The task. Within the entries below, the lines from the one with "で期間限定のキャンペーン（" through the one with "するカウンセリングを大切にしています。なぜな" are to be set down exactly, both ends kept.

Records from a data source:
━━━━━━━━━━━━━━━━

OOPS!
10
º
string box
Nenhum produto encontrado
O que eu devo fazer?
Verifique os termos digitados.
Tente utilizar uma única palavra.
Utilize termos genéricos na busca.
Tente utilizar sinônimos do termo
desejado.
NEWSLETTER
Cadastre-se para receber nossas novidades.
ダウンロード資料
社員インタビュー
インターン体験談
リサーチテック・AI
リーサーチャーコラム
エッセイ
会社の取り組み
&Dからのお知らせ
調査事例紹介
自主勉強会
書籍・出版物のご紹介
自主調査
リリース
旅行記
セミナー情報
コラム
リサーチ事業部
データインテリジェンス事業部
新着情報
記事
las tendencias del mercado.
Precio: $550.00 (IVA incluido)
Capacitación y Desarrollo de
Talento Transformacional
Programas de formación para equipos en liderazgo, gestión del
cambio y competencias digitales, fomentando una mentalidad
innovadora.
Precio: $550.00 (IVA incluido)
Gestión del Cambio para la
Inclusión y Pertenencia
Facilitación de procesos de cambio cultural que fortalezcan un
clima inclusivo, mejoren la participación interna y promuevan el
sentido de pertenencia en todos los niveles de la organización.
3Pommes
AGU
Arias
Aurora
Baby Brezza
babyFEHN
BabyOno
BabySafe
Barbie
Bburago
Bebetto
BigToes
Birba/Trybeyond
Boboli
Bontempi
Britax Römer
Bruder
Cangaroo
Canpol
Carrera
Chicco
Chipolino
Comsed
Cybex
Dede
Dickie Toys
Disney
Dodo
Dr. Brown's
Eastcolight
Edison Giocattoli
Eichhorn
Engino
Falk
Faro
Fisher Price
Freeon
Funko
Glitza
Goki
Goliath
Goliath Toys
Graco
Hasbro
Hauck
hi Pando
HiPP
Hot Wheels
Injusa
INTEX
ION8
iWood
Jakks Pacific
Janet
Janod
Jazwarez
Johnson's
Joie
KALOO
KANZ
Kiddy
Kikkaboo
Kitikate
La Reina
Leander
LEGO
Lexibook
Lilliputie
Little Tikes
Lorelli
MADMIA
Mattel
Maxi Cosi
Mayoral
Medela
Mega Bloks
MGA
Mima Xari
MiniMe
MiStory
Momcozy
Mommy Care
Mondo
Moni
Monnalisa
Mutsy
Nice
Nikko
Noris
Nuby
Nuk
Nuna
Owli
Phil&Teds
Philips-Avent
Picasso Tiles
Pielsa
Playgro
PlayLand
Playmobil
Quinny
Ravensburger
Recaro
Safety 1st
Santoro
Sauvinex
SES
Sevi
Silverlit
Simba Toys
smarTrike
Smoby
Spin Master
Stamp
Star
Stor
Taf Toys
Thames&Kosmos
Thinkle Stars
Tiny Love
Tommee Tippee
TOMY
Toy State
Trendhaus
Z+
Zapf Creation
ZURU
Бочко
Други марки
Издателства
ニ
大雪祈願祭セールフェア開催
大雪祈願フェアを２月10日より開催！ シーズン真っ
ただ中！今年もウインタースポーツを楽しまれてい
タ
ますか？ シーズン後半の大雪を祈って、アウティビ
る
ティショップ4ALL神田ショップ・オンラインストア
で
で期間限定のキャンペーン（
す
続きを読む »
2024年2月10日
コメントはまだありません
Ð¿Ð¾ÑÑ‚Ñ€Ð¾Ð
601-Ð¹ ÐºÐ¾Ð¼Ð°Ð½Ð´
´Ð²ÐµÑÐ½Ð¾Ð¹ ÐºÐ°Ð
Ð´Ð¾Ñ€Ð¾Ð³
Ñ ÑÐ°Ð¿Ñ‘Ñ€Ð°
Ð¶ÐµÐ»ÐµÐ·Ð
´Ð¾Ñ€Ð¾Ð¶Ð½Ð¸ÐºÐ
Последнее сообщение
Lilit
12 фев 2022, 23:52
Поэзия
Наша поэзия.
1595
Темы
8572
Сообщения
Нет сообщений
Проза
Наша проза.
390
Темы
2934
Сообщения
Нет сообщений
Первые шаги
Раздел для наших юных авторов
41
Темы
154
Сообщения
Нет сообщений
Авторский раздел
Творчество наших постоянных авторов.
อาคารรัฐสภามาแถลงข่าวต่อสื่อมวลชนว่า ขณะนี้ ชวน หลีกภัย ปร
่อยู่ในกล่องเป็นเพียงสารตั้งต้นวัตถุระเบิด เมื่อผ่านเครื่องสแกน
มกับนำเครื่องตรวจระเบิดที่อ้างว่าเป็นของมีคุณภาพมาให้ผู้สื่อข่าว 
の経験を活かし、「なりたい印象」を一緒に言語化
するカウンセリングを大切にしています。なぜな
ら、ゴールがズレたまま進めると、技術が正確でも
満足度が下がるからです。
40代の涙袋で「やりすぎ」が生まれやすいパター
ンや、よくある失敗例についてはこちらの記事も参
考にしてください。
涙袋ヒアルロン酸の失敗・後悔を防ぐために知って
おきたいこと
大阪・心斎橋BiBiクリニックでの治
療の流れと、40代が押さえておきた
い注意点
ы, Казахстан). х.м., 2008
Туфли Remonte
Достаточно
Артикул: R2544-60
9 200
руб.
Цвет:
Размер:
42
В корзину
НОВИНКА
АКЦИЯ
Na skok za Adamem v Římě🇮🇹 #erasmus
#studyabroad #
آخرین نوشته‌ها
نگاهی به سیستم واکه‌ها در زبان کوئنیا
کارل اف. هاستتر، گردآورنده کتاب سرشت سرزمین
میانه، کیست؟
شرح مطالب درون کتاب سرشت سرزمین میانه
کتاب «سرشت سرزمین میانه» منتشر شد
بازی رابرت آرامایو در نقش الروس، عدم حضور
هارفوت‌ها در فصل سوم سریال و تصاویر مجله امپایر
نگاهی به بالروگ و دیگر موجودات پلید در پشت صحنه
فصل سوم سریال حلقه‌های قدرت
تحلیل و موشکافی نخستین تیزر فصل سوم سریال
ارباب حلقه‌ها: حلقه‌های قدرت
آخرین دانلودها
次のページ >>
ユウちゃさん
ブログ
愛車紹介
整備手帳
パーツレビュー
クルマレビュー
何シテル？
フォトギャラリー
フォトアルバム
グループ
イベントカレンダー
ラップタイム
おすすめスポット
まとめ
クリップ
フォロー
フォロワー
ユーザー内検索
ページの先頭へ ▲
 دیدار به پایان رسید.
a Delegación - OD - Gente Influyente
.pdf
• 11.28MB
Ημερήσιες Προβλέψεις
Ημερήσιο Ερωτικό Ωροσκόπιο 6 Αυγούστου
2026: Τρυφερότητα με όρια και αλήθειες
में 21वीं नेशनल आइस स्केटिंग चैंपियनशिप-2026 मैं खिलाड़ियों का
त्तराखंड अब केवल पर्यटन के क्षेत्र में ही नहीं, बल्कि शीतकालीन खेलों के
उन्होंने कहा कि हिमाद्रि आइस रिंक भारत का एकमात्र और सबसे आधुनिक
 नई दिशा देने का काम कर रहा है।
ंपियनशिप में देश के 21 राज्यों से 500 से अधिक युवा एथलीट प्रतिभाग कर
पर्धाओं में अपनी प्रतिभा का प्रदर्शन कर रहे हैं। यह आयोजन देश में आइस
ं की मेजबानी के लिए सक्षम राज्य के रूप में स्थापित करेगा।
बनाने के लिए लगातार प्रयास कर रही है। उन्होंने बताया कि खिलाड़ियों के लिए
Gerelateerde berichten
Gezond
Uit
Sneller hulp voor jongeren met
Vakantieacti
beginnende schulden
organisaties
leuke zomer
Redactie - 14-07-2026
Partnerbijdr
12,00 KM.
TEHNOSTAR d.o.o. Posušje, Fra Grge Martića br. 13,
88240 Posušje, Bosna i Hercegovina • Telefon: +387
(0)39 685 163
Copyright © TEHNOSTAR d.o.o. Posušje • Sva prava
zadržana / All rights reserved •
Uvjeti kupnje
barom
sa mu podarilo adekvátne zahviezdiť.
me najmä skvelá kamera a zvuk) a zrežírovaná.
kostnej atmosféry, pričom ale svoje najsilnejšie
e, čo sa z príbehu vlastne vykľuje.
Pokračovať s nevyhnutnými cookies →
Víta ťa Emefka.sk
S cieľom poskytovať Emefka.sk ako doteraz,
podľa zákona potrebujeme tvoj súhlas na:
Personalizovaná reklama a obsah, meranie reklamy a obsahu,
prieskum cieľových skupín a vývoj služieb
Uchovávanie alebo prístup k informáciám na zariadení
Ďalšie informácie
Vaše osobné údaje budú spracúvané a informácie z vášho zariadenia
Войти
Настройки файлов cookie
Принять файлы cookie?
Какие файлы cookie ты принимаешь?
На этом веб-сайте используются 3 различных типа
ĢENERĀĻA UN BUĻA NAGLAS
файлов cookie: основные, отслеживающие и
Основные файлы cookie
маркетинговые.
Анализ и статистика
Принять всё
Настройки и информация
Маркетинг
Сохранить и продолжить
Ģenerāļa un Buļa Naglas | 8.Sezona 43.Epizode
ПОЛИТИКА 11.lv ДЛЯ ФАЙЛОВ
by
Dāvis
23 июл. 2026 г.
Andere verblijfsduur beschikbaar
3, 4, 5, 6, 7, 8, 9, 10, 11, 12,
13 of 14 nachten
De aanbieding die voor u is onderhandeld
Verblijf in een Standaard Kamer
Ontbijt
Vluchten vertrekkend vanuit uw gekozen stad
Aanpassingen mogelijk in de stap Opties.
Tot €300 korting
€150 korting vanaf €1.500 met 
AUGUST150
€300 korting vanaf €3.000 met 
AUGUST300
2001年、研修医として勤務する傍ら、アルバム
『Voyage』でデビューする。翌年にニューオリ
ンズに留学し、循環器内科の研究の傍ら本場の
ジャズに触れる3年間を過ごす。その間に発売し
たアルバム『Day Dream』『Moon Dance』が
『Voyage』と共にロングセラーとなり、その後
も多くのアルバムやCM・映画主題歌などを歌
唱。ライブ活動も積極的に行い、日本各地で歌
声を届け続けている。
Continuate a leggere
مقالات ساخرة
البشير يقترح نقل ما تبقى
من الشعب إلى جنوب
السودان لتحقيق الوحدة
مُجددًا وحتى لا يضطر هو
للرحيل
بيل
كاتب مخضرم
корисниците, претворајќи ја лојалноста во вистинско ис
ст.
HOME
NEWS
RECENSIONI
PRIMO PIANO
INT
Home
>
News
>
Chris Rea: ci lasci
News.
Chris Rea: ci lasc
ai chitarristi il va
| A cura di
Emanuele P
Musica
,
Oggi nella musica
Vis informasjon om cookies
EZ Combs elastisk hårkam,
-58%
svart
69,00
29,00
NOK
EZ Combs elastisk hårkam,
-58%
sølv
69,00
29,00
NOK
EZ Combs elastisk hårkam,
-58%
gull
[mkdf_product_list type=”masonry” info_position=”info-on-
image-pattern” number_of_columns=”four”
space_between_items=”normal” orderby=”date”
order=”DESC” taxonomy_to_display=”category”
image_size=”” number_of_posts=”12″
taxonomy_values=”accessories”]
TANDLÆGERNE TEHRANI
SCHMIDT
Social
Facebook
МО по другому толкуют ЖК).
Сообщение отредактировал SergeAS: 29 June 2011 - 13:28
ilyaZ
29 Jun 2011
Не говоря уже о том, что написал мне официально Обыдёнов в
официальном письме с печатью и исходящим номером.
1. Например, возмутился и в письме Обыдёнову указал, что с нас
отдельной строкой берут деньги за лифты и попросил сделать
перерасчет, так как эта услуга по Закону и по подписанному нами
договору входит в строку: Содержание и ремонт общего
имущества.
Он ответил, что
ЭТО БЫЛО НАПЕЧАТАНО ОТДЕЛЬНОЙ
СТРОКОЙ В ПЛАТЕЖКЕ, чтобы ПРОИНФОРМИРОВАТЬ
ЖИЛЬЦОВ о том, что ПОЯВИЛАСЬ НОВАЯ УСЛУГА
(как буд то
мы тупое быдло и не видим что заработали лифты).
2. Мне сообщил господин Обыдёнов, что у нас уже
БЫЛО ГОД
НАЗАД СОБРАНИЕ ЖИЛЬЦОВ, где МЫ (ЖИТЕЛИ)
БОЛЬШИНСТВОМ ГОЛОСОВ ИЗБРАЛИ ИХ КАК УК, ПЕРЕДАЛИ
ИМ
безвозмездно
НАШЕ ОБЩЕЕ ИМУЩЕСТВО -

━━━━━━━━━━━━━━━━

Your solution.
で期間限定のキャンペーン（
す
続きを読む »
2024年2月10日
コメントはまだありません
Ð¿Ð¾ÑÑ‚Ñ€Ð¾Ð
601-Ð¹ ÐºÐ¾Ð¼Ð°Ð½Ð´
´Ð²ÐµÑÐ½Ð¾Ð¹ ÐºÐ°Ð
Ð´Ð¾Ñ€Ð¾Ð³
Ñ ÑÐ°Ð¿Ñ‘Ñ€Ð°
Ð¶ÐµÐ»ÐµÐ·Ð
´Ð¾Ñ€Ð¾Ð¶Ð½Ð¸ÐºÐ
Последнее сообщение
Lilit
12 фев 2022, 23:52
Поэзия
Наша поэзия.
1595
Темы
8572
Сообщения
Нет сообщений
Проза
Наша проза.
390
Темы
2934
Сообщения
Нет сообщений
Первые шаги
Раздел для наших юных авторов
41
Темы
154
Сообщения
Нет сообщений
Авторский раздел
Творчество наших постоянных авторов.
อาคารรัฐสภามาแถลงข่าวต่อสื่อมวลชนว่า ขณะนี้ ชวน หลีกภัย ปร
่อยู่ในกล่องเป็นเพียงสารตั้งต้นวัตถุระเบิด เมื่อผ่านเครื่องสแกน
มกับนำเครื่องตรวจระเบิดที่อ้างว่าเป็นของมีคุณภาพมาให้ผู้สื่อข่าว 
の経験を活かし、「なりたい印象」を一緒に言語化
するカウンセリングを大切にしています。なぜな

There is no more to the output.